** BRIEF **
From start to end, write out the following data exactly, apart from its images.

Collected data entries
════════════════

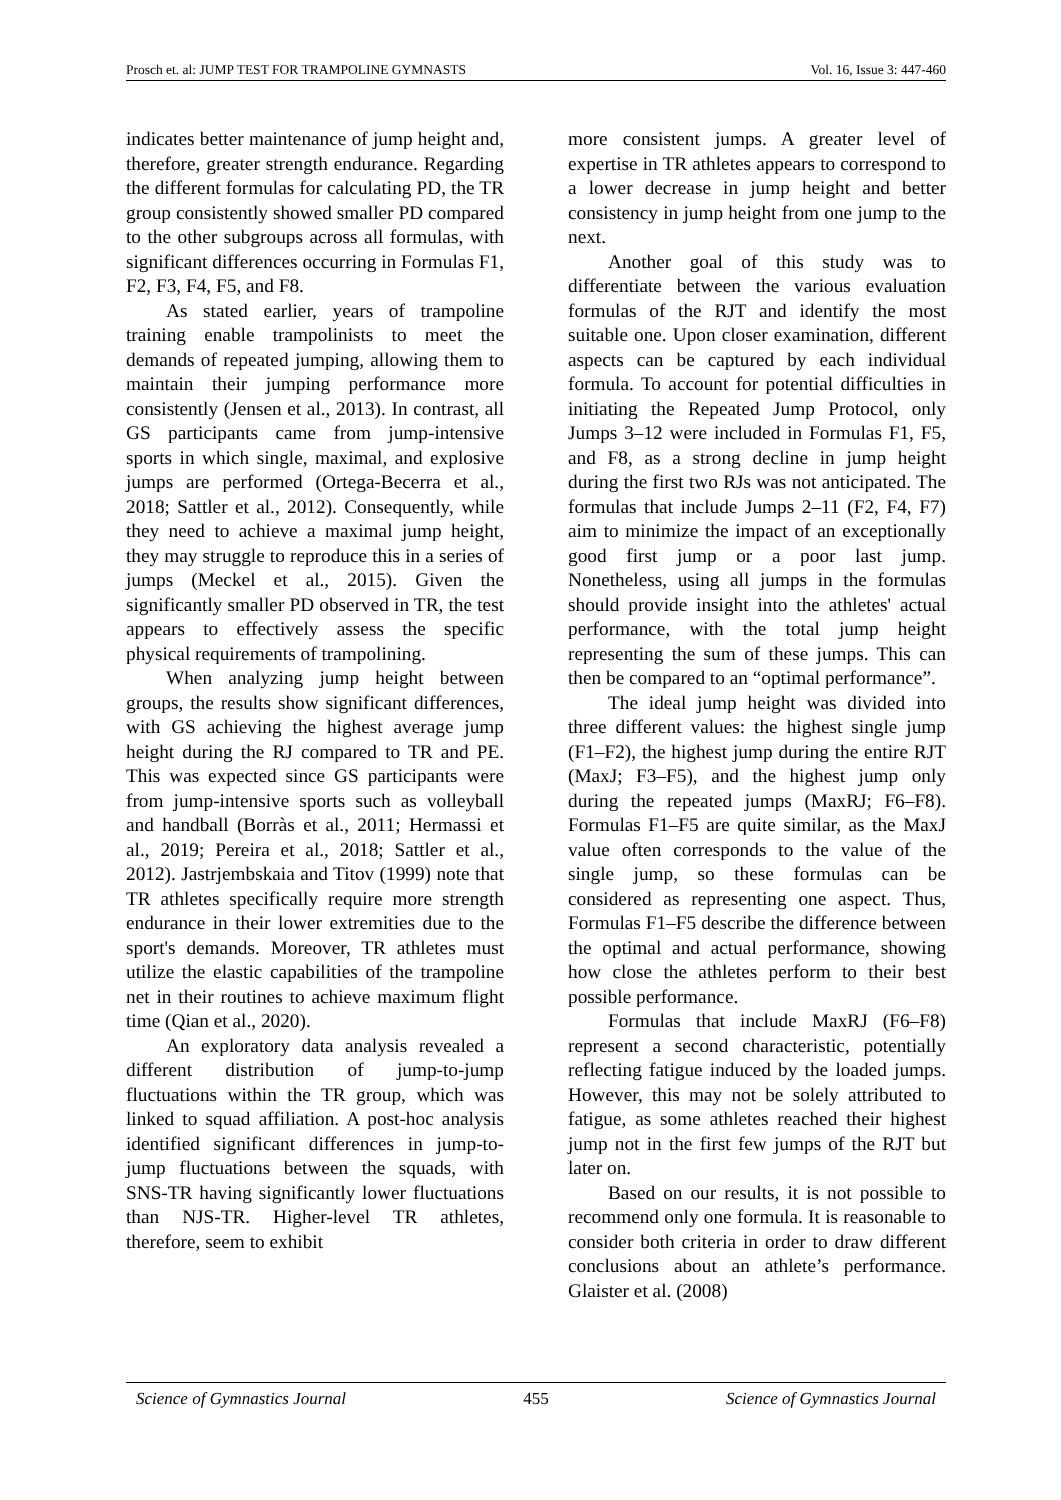Prosch et. al: JUMP TEST FOR TRAMPOLINE GYMNASTS Vol. 16, Issue 3: 447-460
indicates better maintenance of jump height and, therefore, greater strength endurance. Regarding the different formulas for calculating PD, the TR group consistently showed smaller PD compared to the other subgroups across all formulas, with significant differences occurring in Formulas F1, F2, F3, F4, F5, and F8.
As stated earlier, years of trampoline training enable trampolinists to meet the demands of repeated jumping, allowing them to maintain their jumping performance more consistently (Jensen et al., 2013). In contrast, all GS participants came from jump-intensive sports in which single, maximal, and explosive jumps are performed (Ortega-Becerra et al., 2018; Sattler et al., 2012). Consequently, while they need to achieve a maximal jump height, they may struggle to reproduce this in a series of jumps (Meckel et al., 2015). Given the significantly smaller PD observed in TR, the test appears to effectively assess the specific physical requirements of trampolining.
When analyzing jump height between groups, the results show significant differences, with GS achieving the highest average jump height during the RJ compared to TR and PE. This was expected since GS participants were from jump-intensive sports such as volleyball and handball (Borràs et al., 2011; Hermassi et al., 2019; Pereira et al., 2018; Sattler et al., 2012). Jastrjembskaia and Titov (1999) note that TR athletes specifically require more strength endurance in their lower extremities due to the sport's demands. Moreover, TR athletes must utilize the elastic capabilities of the trampoline net in their routines to achieve maximum flight time (Qian et al., 2020).
An exploratory data analysis revealed a different distribution of jump-to-jump fluctuations within the TR group, which was linked to squad affiliation. A post-hoc analysis identified significant differences in jump-to-jump fluctuations between the squads, with SNS-TR having significantly lower fluctuations than NJS-TR. Higher-level TR athletes, therefore, seem to exhibit
more consistent jumps. A greater level of expertise in TR athletes appears to correspond to a lower decrease in jump height and better consistency in jump height from one jump to the next.
Another goal of this study was to differentiate between the various evaluation formulas of the RJT and identify the most suitable one. Upon closer examination, different aspects can be captured by each individual formula. To account for potential difficulties in initiating the Repeated Jump Protocol, only Jumps 3–12 were included in Formulas F1, F5, and F8, as a strong decline in jump height during the first two RJs was not anticipated. The formulas that include Jumps 2–11 (F2, F4, F7) aim to minimize the impact of an exceptionally good first jump or a poor last jump. Nonetheless, using all jumps in the formulas should provide insight into the athletes' actual performance, with the total jump height representing the sum of these jumps. This can then be compared to an “optimal performance”.
The ideal jump height was divided into three different values: the highest single jump (F1–F2), the highest jump during the entire RJT (MaxJ; F3–F5), and the highest jump only during the repeated jumps (MaxRJ; F6–F8). Formulas F1–F5 are quite similar, as the MaxJ value often corresponds to the value of the single jump, so these formulas can be considered as representing one aspect. Thus, Formulas F1–F5 describe the difference between the optimal and actual performance, showing how close the athletes perform to their best possible performance.
Formulas that include MaxRJ (F6–F8) represent a second characteristic, potentially reflecting fatigue induced by the loaded jumps. However, this may not be solely attributed to fatigue, as some athletes reached their highest jump not in the first few jumps of the RJT but later on.
Based on our results, it is not possible to recommend only one formula. It is reasonable to consider both criteria in order to draw different conclusions about an athlete’s performance. Glaister et al. (2008)
Science of Gymnastics Journal 455 Science of Gymnastics Journal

════════════════

** RESPONSE TO THIS TASK **
Prosch et. al: JUMP TEST FOR TRAMPOLINE GYMNASTS Vol. 16, Issue 3: 447-460
indicates better maintenance of jump height and, therefore, greater strength endurance. Regarding the different formulas for calculating PD, the TR group consistently showed smaller PD compared to the other subgroups across all formulas, with significant differences occurring in Formulas F1, F2, F3, F4, F5, and F8.
As stated earlier, years of trampoline training enable trampolinists to meet the demands of repeated jumping, allowing them to maintain their jumping performance more consistently (Jensen et al., 2013). In contrast, all GS participants came from jump-intensive sports in which single, maximal, and explosive jumps are performed (Ortega-Becerra et al., 2018; Sattler et al., 2012). Consequently, while they need to achieve a maximal jump height, they may struggle to reproduce this in a series of jumps (Meckel et al., 2015). Given the significantly smaller PD observed in TR, the test appears to effectively assess the specific physical requirements of trampolining.
When analyzing jump height between groups, the results show significant differences, with GS achieving the highest average jump height during the RJ compared to TR and PE. This was expected since GS participants were from jump-intensive sports such as volleyball and handball (Borràs et al., 2011; Hermassi et al., 2019; Pereira et al., 2018; Sattler et al., 2012). Jastrjembskaia and Titov (1999) note that TR athletes specifically require more strength endurance in their lower extremities due to the sport's demands. Moreover, TR athletes must utilize the elastic capabilities of the trampoline net in their routines to achieve maximum flight time (Qian et al., 2020).
An exploratory data analysis revealed a different distribution of jump-to-jump fluctuations within the TR group, which was linked to squad affiliation. A post-hoc analysis identified significant differences in jump-to-jump fluctuations between the squads, with SNS-TR having significantly lower fluctuations than NJS-TR. Higher-level TR athletes, therefore, seem to exhibit
more consistent jumps. A greater level of expertise in TR athletes appears to correspond to a lower decrease in jump height and better consistency in jump height from one jump to the next.
Another goal of this study was to differentiate between the various evaluation formulas of the RJT and identify the most suitable one. Upon closer examination, different aspects can be captured by each individual formula. To account for potential difficulties in initiating the Repeated Jump Protocol, only Jumps 3–12 were included in Formulas F1, F5, and F8, as a strong decline in jump height during the first two RJs was not anticipated. The formulas that include Jumps 2–11 (F2, F4, F7) aim to minimize the impact of an exceptionally good first jump or a poor last jump. Nonetheless, using all jumps in the formulas should provide insight into the athletes' actual performance, with the total jump height representing the sum of these jumps. This can then be compared to an “optimal performance”.
The ideal jump height was divided into three different values: the highest single jump (F1–F2), the highest jump during the entire RJT (MaxJ; F3–F5), and the highest jump only during the repeated jumps (MaxRJ; F6–F8). Formulas F1–F5 are quite similar, as the MaxJ value often corresponds to the value of the single jump, so these formulas can be considered as representing one aspect. Thus, Formulas F1–F5 describe the difference between the optimal and actual performance, showing how close the athletes perform to their best possible performance.
Formulas that include MaxRJ (F6–F8) represent a second characteristic, potentially reflecting fatigue induced by the loaded jumps. However, this may not be solely attributed to fatigue, as some athletes reached their highest jump not in the first few jumps of the RJT but later on.
Based on our results, it is not possible to recommend only one formula. It is reasonable to consider both criteria in order to draw different conclusions about an athlete’s performance. Glaister et al. (2008)
Science of Gymnastics Journal 455 Science of Gymnastics Journal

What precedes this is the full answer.